Dataset entries
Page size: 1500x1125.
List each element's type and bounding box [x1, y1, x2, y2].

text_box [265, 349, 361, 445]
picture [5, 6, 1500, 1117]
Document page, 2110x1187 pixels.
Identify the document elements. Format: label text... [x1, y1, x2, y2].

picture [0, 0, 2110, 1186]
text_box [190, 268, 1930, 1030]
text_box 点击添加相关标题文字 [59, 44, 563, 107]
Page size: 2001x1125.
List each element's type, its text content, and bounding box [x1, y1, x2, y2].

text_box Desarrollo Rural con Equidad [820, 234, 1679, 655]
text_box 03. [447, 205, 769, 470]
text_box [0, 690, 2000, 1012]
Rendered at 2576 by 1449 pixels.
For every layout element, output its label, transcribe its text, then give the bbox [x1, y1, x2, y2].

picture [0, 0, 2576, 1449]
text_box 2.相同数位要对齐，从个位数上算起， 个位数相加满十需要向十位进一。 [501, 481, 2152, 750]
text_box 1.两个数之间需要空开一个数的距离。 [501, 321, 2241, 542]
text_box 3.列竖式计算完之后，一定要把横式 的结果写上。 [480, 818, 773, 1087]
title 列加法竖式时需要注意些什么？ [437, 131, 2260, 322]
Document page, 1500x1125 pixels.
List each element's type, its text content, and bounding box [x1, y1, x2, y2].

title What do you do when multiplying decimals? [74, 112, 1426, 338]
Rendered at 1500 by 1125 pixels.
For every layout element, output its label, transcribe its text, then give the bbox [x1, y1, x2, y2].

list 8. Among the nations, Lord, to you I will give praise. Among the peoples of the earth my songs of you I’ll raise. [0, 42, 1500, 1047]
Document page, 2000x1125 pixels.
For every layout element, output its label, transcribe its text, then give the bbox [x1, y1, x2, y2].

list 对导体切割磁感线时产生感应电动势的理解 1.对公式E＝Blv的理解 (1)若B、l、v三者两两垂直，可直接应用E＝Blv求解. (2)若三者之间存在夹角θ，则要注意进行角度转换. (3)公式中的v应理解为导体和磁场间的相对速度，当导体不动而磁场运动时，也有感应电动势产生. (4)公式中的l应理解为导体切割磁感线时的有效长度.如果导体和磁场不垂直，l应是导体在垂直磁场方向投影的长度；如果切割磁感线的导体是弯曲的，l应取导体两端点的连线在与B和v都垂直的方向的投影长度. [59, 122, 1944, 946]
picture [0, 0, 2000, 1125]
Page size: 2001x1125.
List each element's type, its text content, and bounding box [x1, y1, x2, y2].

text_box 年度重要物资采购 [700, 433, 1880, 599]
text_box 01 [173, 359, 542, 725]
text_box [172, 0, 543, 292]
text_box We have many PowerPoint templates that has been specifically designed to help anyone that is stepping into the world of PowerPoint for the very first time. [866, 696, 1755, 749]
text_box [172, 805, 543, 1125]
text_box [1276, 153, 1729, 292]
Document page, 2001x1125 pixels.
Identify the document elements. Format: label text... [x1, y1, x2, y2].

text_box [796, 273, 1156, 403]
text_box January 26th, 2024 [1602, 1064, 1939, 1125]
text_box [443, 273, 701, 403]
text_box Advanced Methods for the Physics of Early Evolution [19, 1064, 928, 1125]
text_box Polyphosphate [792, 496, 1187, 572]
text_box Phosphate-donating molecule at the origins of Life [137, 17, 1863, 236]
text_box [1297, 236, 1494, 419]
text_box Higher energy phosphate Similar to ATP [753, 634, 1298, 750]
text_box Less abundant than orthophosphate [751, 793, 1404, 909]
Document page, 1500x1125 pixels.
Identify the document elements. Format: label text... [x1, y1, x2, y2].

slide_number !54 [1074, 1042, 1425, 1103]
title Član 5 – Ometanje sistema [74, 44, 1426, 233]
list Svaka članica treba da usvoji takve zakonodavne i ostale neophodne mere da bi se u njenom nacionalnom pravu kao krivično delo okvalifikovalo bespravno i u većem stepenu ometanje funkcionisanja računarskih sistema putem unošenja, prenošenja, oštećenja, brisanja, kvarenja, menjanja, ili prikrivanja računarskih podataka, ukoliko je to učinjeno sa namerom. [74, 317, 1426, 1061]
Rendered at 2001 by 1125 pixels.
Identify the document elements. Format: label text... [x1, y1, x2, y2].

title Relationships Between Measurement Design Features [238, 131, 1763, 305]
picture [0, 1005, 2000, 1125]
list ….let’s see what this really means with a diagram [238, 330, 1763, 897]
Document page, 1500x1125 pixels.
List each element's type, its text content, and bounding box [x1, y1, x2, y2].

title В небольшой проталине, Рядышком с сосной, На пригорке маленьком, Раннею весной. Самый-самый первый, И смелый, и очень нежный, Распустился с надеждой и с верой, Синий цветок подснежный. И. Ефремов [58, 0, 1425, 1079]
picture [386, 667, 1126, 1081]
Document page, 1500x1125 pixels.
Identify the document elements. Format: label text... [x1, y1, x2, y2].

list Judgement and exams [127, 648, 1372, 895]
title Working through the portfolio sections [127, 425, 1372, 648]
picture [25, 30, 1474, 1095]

- [What you need to do] What lines above contain the word "pixels"? Return each such line.

- [Task output]
Document page, 2110x1187 pixels.
Rendered at 2576 by 1449 pixels.
Document page, 1500x1125 pixels.
Rendered at 1500 by 1125 pixels.
Document page, 2000x1125 pixels.
Document page, 2001x1125 pixels.
Document page, 1500x1125 pixels.
Rendered at 2001 by 1125 pixels.
Document page, 1500x1125 pixels.
Document page, 1500x1125 pixels.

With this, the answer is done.